*Work to be completed:*
Pull each line containing "Stomach" from the data.
-*-*-
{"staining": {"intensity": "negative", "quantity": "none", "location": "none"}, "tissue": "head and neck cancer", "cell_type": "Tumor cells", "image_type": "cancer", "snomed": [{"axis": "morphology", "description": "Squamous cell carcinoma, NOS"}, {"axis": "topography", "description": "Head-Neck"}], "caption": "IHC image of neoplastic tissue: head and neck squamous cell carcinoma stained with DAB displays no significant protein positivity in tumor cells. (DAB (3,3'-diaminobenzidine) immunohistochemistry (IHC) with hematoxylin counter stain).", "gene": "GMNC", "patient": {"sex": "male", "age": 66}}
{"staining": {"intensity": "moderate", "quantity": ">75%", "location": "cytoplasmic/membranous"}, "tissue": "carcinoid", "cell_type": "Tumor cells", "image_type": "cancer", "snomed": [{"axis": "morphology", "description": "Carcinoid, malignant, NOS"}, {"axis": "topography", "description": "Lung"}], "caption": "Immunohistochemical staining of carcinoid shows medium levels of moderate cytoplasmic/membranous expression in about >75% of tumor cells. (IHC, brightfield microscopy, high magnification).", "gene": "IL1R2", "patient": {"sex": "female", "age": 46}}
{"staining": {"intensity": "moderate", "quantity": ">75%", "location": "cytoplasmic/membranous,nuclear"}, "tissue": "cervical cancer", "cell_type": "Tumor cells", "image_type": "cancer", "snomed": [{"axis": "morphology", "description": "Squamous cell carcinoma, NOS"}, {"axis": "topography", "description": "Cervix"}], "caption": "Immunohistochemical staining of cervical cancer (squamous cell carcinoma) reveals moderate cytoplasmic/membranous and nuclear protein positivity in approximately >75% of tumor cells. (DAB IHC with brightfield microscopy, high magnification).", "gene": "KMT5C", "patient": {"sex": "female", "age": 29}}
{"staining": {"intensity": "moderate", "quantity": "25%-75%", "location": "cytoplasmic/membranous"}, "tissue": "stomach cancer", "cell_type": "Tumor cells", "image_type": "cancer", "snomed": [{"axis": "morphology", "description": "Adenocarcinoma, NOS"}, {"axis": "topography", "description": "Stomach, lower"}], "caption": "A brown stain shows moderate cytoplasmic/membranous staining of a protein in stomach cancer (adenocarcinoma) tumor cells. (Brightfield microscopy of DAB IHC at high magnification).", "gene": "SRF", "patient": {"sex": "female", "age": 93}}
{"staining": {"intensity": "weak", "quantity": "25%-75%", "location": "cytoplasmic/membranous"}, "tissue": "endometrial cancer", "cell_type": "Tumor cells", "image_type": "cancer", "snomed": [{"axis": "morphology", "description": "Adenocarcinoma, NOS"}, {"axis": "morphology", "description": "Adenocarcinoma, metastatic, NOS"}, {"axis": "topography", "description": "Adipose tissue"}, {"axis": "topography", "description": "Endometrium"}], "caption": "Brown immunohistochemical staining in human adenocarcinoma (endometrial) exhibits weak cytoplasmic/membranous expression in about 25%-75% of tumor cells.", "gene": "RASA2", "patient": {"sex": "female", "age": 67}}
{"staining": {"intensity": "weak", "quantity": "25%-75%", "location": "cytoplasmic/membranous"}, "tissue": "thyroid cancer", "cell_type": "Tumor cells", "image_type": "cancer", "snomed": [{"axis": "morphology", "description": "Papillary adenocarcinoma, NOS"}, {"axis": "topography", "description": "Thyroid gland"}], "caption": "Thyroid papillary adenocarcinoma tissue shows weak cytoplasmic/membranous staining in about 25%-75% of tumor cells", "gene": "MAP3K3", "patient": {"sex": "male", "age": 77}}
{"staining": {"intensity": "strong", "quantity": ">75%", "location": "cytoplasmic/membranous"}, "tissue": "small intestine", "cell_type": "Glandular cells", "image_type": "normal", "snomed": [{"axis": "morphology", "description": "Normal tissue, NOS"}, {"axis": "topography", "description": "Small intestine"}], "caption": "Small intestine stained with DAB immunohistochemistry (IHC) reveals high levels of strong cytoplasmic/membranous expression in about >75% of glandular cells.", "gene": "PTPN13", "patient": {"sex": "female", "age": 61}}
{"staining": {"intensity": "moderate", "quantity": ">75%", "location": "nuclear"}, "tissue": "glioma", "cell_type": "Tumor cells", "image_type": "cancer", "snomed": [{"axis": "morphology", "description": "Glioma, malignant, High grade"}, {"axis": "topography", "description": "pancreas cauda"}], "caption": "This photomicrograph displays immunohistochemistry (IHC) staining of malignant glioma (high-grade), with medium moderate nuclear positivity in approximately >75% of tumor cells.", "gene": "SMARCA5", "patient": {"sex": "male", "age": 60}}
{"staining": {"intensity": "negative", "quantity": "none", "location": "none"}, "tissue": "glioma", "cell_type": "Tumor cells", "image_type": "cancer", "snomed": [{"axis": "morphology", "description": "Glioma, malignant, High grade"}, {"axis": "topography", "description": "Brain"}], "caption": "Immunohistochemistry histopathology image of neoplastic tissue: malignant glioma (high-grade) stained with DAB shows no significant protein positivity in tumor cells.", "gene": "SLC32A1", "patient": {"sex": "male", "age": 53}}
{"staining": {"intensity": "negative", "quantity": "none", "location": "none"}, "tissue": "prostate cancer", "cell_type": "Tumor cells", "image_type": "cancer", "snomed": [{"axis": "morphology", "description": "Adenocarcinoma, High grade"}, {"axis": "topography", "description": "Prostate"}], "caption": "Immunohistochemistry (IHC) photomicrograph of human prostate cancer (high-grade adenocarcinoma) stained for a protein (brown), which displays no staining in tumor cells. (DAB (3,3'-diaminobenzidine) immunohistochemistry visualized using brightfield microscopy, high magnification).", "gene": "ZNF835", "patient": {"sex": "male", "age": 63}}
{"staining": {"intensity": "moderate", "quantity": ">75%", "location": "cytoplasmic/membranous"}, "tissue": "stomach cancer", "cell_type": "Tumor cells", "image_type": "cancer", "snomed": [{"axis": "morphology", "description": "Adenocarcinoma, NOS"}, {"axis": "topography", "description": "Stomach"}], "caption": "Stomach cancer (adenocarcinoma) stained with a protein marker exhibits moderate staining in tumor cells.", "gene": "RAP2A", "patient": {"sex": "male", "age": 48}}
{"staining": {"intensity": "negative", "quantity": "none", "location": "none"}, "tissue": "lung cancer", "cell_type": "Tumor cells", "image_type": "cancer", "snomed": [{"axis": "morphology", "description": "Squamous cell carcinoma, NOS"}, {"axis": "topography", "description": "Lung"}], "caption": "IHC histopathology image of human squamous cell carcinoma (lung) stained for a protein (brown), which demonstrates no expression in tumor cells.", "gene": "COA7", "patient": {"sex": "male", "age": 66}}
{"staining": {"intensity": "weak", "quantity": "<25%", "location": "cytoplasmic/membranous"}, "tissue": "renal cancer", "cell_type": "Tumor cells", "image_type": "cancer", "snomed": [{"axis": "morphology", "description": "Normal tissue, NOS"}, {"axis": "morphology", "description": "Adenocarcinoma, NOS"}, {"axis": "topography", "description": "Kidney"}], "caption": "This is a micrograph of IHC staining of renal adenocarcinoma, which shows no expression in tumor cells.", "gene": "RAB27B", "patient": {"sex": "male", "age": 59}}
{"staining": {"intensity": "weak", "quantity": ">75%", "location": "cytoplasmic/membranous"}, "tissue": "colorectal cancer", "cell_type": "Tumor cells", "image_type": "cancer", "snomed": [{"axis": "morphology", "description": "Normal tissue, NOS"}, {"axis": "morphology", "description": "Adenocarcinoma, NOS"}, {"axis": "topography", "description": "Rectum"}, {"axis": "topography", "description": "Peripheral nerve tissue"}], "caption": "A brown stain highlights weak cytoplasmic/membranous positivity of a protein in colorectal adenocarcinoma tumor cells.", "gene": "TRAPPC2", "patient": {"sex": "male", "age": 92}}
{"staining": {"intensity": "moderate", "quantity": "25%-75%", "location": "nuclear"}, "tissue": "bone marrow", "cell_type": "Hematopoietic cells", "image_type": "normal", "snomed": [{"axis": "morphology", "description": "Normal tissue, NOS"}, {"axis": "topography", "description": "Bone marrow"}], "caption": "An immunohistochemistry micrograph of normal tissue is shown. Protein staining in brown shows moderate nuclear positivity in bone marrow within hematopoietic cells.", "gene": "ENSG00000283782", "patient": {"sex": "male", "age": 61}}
-*-*-
*Your solution:*
{"staining": {"intensity": "moderate", "quantity": "25%-75%", "location": "cytoplasmic/membranous"}, "tissue": "stomach cancer", "cell_type": "Tumor cells", "image_type": "cancer", "snomed": [{"axis": "morphology", "description": "Adenocarcinoma, NOS"}, {"axis": "topography", "description": "Stomach, lower"}], "caption": "A brown stain shows moderate cytoplasmic/membranous staining of a protein in stomach cancer (adenocarcinoma) tumor cells. (Brightfield microscopy of DAB IHC at high magnification).", "gene": "SRF", "patient": {"sex": "female", "age": 93}}
{"staining": {"intensity": "moderate", "quantity": ">75%", "location": "cytoplasmic/membranous"}, "tissue": "stomach cancer", "cell_type": "Tumor cells", "image_type": "cancer", "snomed": [{"axis": "morphology", "description": "Adenocarcinoma, NOS"}, {"axis": "topography", "description": "Stomach"}], "caption": "Stomach cancer (adenocarcinoma) stained with a protein marker exhibits moderate staining in tumor cells.", "gene": "RAP2A", "patient": {"sex": "male", "age": 48}}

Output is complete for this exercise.